Biotechnology Research Institute, Chinese Academy of Agricultural Science, Beijing 100081, China; Key Laboratory of Hainan Province for Postharvest Physiology and Technology of Tropical Horticultural Products, South Subtropical Crops Research Institute, Chinese Academy of Tropical Agricultural Sciences, Zhanjiang, China; Key Laboratory of Forage and Endemic Crop Biotechnology, Ministry of Education, School of Life Sciences, Inner Mongolia University, Hohhot, China.
Key Laboratory of Hainan Province for Postharvest Physiology and Technology of Tropical Horticultural Products, South Subtropical Crops Research Institute, Chinese Academy of Tropical Agricultural Sciences, Zhanjiang, China.
Plant Physiol Biochem. 2024 May;210:108623. doi: 10.1016/j.plaphy.2024.108623. Epub 2024 Apr 11.
Folates are essential to the maintenance of normal life activities in almost all organisms. Proton-coupled folate transporter (PCFT), belonging to the major facilitator superfamily, is one of the three major folate transporter types widely studied in mammals. However, information about plant PCFTs is limited. Here, a genome-wide identification of maize PCFTs was performed, and two PCFTs, ZmMFS_1-62 and ZmMFS_1-73, were functionally investigated. Both proteins contained the typical 12 transmembrane helixes with N- and C-termini located in the cytoplasm, and were localized in the plasma membrane. Molecular docking analysis indicated their binding activity with folates via hydrogen bonding. Interference with ZmMFS_1-62 and ZmMFS_1-73 in maize seedlings through virus-induced gene silencing disrupted folate homeostasis, mainly in the roots, and reduced tolerance to drought and salt stresses. Moreover, a molecular chaperone protein, ZmHSP20, was found to interact with ZmMFS_1-62 and ZmMFS_1-73, and interference with ZmHSP20 in maize seedlings also led to folate disruption and increased sensitivity to drought and salt stresses. Overall, this is the first report of functional identification of maize PCFTs, which play essential roles in salt and drought stress tolerance, thereby linking folate metabolism with abiotic stress responses in maize.

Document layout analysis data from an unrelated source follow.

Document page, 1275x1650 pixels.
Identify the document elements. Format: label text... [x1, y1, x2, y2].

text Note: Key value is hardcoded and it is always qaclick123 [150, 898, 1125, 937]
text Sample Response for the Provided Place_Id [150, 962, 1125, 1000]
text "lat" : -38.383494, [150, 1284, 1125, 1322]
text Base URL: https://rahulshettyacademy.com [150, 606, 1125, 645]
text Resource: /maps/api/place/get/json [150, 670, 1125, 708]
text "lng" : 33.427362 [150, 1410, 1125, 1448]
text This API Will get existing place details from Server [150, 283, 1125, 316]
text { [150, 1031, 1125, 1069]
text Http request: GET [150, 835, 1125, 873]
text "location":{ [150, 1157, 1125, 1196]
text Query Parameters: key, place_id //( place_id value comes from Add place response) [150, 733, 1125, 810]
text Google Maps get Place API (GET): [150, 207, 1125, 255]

叶酸对于几乎所有生物体的正常生命活动都是必不可少的。质子偶联叶酸转运蛋白(PCFT)属于主要易化超家族,是哺乳动物中广泛研究的三种主要叶酸转运蛋白类型之一。然而,关于植物 PCFT 的信息有限。本研究进行了玉米 PCFT 的全基因组鉴定,并对其中的两个 PCFT,ZmMFS_1-62 和 ZmMFS_1-73,进行了功能研究。这两种蛋白均含有典型的 12 个跨膜螺旋,N 端和 C 端位于细胞质中,定位于质膜上。分子对接分析表明它们通过氢键与叶酸结合。通过病毒诱导的基因沉默干扰玉米幼苗中的 ZmMFS_1-62 和 ZmMFS_1-73 会破坏叶酸稳态,主要在根部,并降低对干旱和盐胁迫的耐受性。此外,还发现一种分子伴侣蛋白 ZmHSP20 与 ZmMFS_1-62 和 ZmMFS_1-73 相互作用,干扰玉米幼苗中的 ZmHSP20 也会导致叶酸紊乱,并增加对干旱和盐胁迫的敏感性。总之,这是首次对玉米 PCFT 的功能进行鉴定,它们在耐盐和耐旱性方面发挥着重要作用,从而将叶酸代谢与玉米的非生物胁迫反应联系起来。